● **TASK BRIEF**: Nothing but a number is needed: the count of lines below that include "Browser".
---
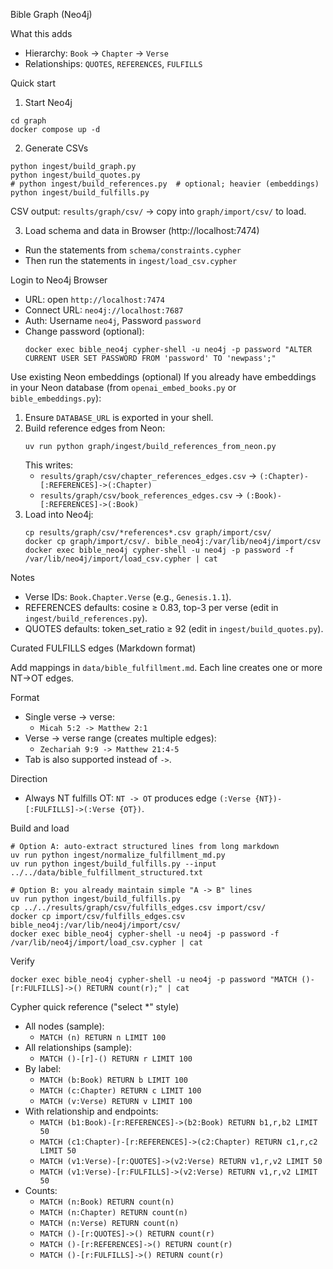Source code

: Bible Graph (Neo4j)

What this adds
- Hierarchy: `Book` → `Chapter` → `Verse`
- Relationships: `QUOTES`, `REFERENCES`, `FULFILLS`

Quick start

1) Start Neo4j

```
cd graph
docker compose up -d
```

2) Generate CSVs

```
python ingest/build_graph.py
python ingest/build_quotes.py
# python ingest/build_references.py  # optional; heavier (embeddings)
python ingest/build_fulfills.py
```

CSV output: `results/graph/csv/` → copy into `graph/import/csv/` to load.

3) Load schema and data in Browser (http://localhost:7474)
- Run the statements from `schema/constraints.cypher`
- Then run the statements in `ingest/load_csv.cypher`

Login to Neo4j Browser
- URL: open `http://localhost:7474`
- Connect URL: `neo4j://localhost:7687`
- Auth: Username `neo4j`, Password `password`
- Change password (optional):
  ```
  docker exec bible_neo4j cypher-shell -u neo4j -p password "ALTER CURRENT USER SET PASSWORD FROM 'password' TO 'newpass';"
  ```

Use existing Neon embeddings (optional)
If you already have embeddings in your Neon database (from `openai_embed_books.py` or `bible_embeddings.py`):

1) Ensure `DATABASE_URL` is exported in your shell.
2) Build reference edges from Neon:
   ```
   uv run python graph/ingest/build_references_from_neon.py
   ```
   This writes:
   - `results/graph/csv/chapter_references_edges.csv` → `(:Chapter)-[:REFERENCES]->(:Chapter)`
   - `results/graph/csv/book_references_edges.csv` → `(:Book)-[:REFERENCES]->(:Book)`
3) Load into Neo4j:
   ```
   cp results/graph/csv/*references*.csv graph/import/csv/
   docker cp graph/import/csv/. bible_neo4j:/var/lib/neo4j/import/csv
   docker exec bible_neo4j cypher-shell -u neo4j -p password -f /var/lib/neo4j/import/load_csv.cypher | cat
   ```

Notes
- Verse IDs: `Book.Chapter.Verse` (e.g., `Genesis.1.1`).
- REFERENCES defaults: cosine ≥ 0.83, top-3 per verse (edit in `ingest/build_references.py`).
- QUOTES defaults: token_set_ratio ≥ 92 (edit in `ingest/build_quotes.py`).

Curated FULFILLS edges (Markdown format)

Add mappings in `data/bible_fulfillment.md`. Each line creates one or more NT→OT edges.

Format
- Single verse → verse:
  - `Micah 5:2 -> Matthew 2:1`
- Verse → verse range (creates multiple edges):
  - `Zechariah 9:9 -> Matthew 21:4-5`
- Tab is also supported instead of `->`.

Direction
- Always NT fulfills OT: `NT -> OT` produces edge `(:Verse {NT})-[:FULFILLS]->(:Verse {OT})`.

Build and load
```
# Option A: auto-extract structured lines from long markdown
uv run python ingest/normalize_fulfillment_md.py
uv run python ingest/build_fulfills.py --input ../../data/bible_fulfillment_structured.txt

# Option B: you already maintain simple "A -> B" lines
uv run python ingest/build_fulfills.py
cp ../../results/graph/csv/fulfills_edges.csv import/csv/
docker cp import/csv/fulfills_edges.csv bible_neo4j:/var/lib/neo4j/import/csv/
docker exec bible_neo4j cypher-shell -u neo4j -p password -f /var/lib/neo4j/import/load_csv.cypher | cat
```

Verify
```
docker exec bible_neo4j cypher-shell -u neo4j -p password "MATCH ()-[r:FULFILLS]->() RETURN count(r);" | cat
```

Cypher quick reference ("select *" style)

- All nodes (sample):
  - `MATCH (n) RETURN n LIMIT 100`
- All relationships (sample):
  - `MATCH ()-[r]-() RETURN r LIMIT 100`
- By label:
  - `MATCH (b:Book) RETURN b LIMIT 100`
  - `MATCH (c:Chapter) RETURN c LIMIT 100`
  - `MATCH (v:Verse) RETURN v LIMIT 100`
- With relationship and endpoints:
  - `MATCH (b1:Book)-[r:REFERENCES]->(b2:Book) RETURN b1,r,b2 LIMIT 50`
  - `MATCH (c1:Chapter)-[r:REFERENCES]->(c2:Chapter) RETURN c1,r,c2 LIMIT 50`
  - `MATCH (v1:Verse)-[r:QUOTES]->(v2:Verse) RETURN v1,r,v2 LIMIT 50`
  - `MATCH (v1:Verse)-[r:FULFILLS]->(v2:Verse) RETURN v1,r,v2 LIMIT 50`
- Counts:
  - `MATCH (n:Book) RETURN count(n)`
  - `MATCH (n:Chapter) RETURN count(n)`
  - `MATCH (n:Verse) RETURN count(n)`
  - `MATCH ()-[r:QUOTES]->() RETURN count(r)`
  - `MATCH ()-[r:REFERENCES]->() RETURN count(r)`
  - `MATCH ()-[r:FULFILLS]->() RETURN count(r)`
---
● **SOLVED EXERCISE**: 2